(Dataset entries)
○ ○ ○ ○ ○

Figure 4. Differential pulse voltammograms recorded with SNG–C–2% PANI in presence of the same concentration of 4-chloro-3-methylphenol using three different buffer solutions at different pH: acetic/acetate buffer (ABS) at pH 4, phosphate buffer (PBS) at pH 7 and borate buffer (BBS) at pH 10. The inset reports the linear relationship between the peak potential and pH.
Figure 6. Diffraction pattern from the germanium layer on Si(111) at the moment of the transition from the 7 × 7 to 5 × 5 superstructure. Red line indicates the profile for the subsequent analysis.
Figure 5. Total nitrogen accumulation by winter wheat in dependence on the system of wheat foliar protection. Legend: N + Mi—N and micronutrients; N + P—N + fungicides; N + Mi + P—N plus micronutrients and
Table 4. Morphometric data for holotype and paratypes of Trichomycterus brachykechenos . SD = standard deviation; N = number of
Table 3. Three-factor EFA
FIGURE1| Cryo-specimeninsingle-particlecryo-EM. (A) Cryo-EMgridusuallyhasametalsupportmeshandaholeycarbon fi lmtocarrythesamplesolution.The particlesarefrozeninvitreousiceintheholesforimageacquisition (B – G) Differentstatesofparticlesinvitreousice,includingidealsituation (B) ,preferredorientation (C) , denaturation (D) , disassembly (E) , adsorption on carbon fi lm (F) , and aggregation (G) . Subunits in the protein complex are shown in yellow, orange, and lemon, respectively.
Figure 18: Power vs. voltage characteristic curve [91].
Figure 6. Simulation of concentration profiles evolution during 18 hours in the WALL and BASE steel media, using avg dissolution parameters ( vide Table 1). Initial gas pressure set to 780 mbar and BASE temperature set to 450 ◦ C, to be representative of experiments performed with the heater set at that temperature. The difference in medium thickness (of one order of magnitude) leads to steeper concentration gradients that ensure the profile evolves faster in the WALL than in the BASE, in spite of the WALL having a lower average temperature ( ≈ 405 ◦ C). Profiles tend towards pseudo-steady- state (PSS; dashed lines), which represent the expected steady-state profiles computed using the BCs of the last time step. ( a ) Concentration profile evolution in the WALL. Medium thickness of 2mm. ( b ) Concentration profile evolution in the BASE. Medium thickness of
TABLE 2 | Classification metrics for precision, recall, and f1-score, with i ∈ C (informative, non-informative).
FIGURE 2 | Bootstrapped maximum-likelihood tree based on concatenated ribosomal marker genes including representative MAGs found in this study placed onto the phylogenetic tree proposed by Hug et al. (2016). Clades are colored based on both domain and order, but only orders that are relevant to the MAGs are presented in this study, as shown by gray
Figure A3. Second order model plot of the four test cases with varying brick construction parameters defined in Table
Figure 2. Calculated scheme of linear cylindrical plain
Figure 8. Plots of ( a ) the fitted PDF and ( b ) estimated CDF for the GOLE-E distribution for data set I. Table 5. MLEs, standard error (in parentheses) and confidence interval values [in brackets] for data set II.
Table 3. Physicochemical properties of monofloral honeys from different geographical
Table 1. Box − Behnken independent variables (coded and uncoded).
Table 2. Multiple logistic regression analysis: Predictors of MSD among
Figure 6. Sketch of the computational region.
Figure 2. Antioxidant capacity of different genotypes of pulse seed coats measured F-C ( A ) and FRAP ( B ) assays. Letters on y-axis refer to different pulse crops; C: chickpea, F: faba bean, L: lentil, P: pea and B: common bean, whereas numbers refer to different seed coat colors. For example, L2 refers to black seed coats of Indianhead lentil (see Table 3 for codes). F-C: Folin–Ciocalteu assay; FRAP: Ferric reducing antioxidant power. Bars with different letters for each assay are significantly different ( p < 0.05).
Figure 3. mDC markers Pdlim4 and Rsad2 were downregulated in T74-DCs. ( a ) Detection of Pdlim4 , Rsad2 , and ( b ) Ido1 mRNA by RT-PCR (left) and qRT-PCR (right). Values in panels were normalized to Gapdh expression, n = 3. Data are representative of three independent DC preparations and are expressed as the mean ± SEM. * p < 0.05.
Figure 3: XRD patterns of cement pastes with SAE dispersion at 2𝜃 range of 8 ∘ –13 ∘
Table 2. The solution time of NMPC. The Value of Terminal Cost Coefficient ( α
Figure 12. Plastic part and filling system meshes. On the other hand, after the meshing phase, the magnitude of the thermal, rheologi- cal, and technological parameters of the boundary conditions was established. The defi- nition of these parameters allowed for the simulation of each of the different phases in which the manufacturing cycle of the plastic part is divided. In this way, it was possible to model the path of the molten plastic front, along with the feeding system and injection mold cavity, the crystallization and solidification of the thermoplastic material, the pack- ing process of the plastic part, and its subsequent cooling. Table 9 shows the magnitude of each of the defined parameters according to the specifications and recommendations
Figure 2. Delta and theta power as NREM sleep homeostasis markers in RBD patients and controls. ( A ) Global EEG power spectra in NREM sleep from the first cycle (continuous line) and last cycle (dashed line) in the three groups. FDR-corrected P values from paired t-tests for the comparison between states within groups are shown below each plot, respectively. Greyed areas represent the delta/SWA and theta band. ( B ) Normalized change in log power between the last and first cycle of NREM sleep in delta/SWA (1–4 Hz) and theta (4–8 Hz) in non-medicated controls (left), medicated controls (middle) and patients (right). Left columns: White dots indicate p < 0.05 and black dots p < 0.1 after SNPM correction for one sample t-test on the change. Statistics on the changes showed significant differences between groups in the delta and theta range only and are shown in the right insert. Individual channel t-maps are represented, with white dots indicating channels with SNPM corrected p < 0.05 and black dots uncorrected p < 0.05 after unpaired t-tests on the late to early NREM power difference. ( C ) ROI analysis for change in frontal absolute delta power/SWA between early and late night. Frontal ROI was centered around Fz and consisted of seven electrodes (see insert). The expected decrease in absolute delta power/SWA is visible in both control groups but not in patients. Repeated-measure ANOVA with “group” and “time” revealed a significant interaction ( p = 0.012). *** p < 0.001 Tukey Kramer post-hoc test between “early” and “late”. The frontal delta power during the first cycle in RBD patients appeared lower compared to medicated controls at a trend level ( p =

○ ○ ○ ○ ○

Exactly as they are written, print the entries again.

EXERCISE ANSWER -
Figure 4. Differential pulse voltammograms recorded with SNG–C–2% PANI in presence of the same concentration of 4-chloro-3-methylphenol using three different buffer solutions at different pH: acetic/acetate buffer (ABS) at pH 4, phosphate buffer (PBS) at pH 7 and borate buffer (BBS) at pH 10. The inset reports the linear relationship between the peak potential and pH.
Figure 6. Diffraction pattern from the germanium layer on Si(111) at the moment of the transition from the 7 × 7 to 5 × 5 superstructure. Red line indicates the profile for the subsequent analysis.
Figure 5. Total nitrogen accumulation by winter wheat in dependence on the system of wheat foliar protection. Legend: N + Mi—N and micronutrients; N + P—N + fungicides; N + Mi + P—N plus micronutrients and
Table 4. Morphometric data for holotype and paratypes of Trichomycterus brachykechenos . SD = standard deviation; N = number of
Table 3. Three-factor EFA
FIGURE1| Cryo-specimeninsingle-particlecryo-EM. (A) Cryo-EMgridusuallyhasametalsupportmeshandaholeycarbon fi lmtocarrythesamplesolution.The particlesarefrozeninvitreousiceintheholesforimageacquisition (B – G) Differentstatesofparticlesinvitreousice,includingidealsituation (B) ,preferredorientation (C) , denaturation (D) , disassembly (E) , adsorption on carbon fi lm (F) , and aggregation (G) . Subunits in the protein complex are shown in yellow, orange, and lemon, respectively.
Figure 18: Power vs. voltage characteristic curve [91].
Figure 6. Simulation of concentration profiles evolution during 18 hours in the WALL and BASE steel media, using avg dissolution parameters ( vide Table 1). Initial gas pressure set to 780 mbar and BASE temperature set to 450 ◦ C, to be representative of experiments performed with the heater set at that temperature. The difference in medium thickness (of one order of magnitude) leads to steeper concentration gradients that ensure the profile evolves faster in the WALL than in the BASE, in spite of the WALL having a lower average temperature ( ≈ 405 ◦ C). Profiles tend towards pseudo-steady- state (PSS; dashed lines), which represent the expected steady-state profiles computed using the BCs of the last time step. ( a ) Concentration profile evolution in the WALL. Medium thickness of 2mm. ( b ) Concentration profile evolution in the BASE. Medium thickness of
TABLE 2 | Classification metrics for precision, recall, and f1-score, with i ∈ C (informative, non-informative).
FIGURE 2 | Bootstrapped maximum-likelihood tree based on concatenated ribosomal marker genes including representative MAGs found in this study placed onto the phylogenetic tree proposed by Hug et al. (2016). Clades are colored based on both domain and order, but only orders that are relevant to the MAGs are presented in this study, as shown by gray
Figure A3. Second order model plot of the four test cases with varying brick construction parameters defined in Table
Figure 2. Calculated scheme of linear cylindrical plain
Figure 8. Plots of ( a ) the fitted PDF and ( b ) estimated CDF for the GOLE-E distribution for data set I. Table 5. MLEs, standard error (in parentheses) and confidence interval values [in brackets] for data set II.
Table 3. Physicochemical properties of monofloral honeys from different geographical
Table 1. Box − Behnken independent variables (coded and uncoded).
Table 2. Multiple logistic regression analysis: Predictors of MSD among
Figure 6. Sketch of the computational region.
Figure 2. Antioxidant capacity of different genotypes of pulse seed coats measured F-C ( A ) and FRAP ( B ) assays. Letters on y-axis refer to different pulse crops; C: chickpea, F: faba bean, L: lentil, P: pea and B: common bean, whereas numbers refer to different seed coat colors. For example, L2 refers to black seed coats of Indianhead lentil (see Table 3 for codes). F-C: Folin–Ciocalteu assay; FRAP: Ferric reducing antioxidant power. Bars with different letters for each assay are significantly different ( p < 0.05).
Figure 3. mDC markers Pdlim4 and Rsad2 were downregulated in T74-DCs. ( a ) Detection of Pdlim4 , Rsad2 , and ( b ) Ido1 mRNA by RT-PCR (left) and qRT-PCR (right). Values in panels were normalized to Gapdh expression, n = 3. Data are representative of three independent DC preparations and are expressed as the mean ± SEM. * p < 0.05.
Figure 3: XRD patterns of cement pastes with SAE dispersion at 2𝜃 range of 8 ∘ –13 ∘
Table 2. The solution time of NMPC. The Value of Terminal Cost Coefficient ( α
Figure 12. Plastic part and filling system meshes. On the other hand, after the meshing phase, the magnitude of the thermal, rheologi- cal, and technological parameters of the boundary conditions was established. The defi- nition of these parameters allowed for the simulation of each of the different phases in which the manufacturing cycle of the plastic part is divided. In this way, it was possible to model the path of the molten plastic front, along with the feeding system and injection mold cavity, the crystallization and solidification of the thermoplastic material, the pack- ing process of the plastic part, and its subsequent cooling. Table 9 shows the magnitude of each of the defined parameters according to the specifications and recommendations
Figure 2. Delta and theta power as NREM sleep homeostasis markers in RBD patients and controls. ( A ) Global EEG power spectra in NREM sleep from the first cycle (continuous line) and last cycle (dashed line) in the three groups. FDR-corrected P values from paired t-tests for the comparison between states within groups are shown below each plot, respectively. Greyed areas represent the delta/SWA and theta band. ( B ) Normalized change in log power between the last and first cycle of NREM sleep in delta/SWA (1–4 Hz) and theta (4–8 Hz) in non-medicated controls (left), medicated controls (middle) and patients (right). Left columns: White dots indicate p < 0.05 and black dots p < 0.1 after SNPM correction for one sample t-test on the change. Statistics on the changes showed significant differences between groups in the delta and theta range only and are shown in the right insert. Individual channel t-maps are represented, with white dots indicating channels with SNPM corrected p < 0.05 and black dots uncorrected p < 0.05 after unpaired t-tests on the late to early NREM power difference. ( C ) ROI analysis for change in frontal absolute delta power/SWA between early and late night. Frontal ROI was centered around Fz and consisted of seven electrodes (see insert). The expected decrease in absolute delta power/SWA is visible in both control groups but not in patients. Repeated-measure ANOVA with “group” and “time” revealed a significant interaction ( p = 0.012). *** p < 0.001 Tukey Kramer post-hoc test between “early” and “late”. The frontal delta power during the first cycle in RBD patients appeared lower compared to medicated controls at a trend level ( p =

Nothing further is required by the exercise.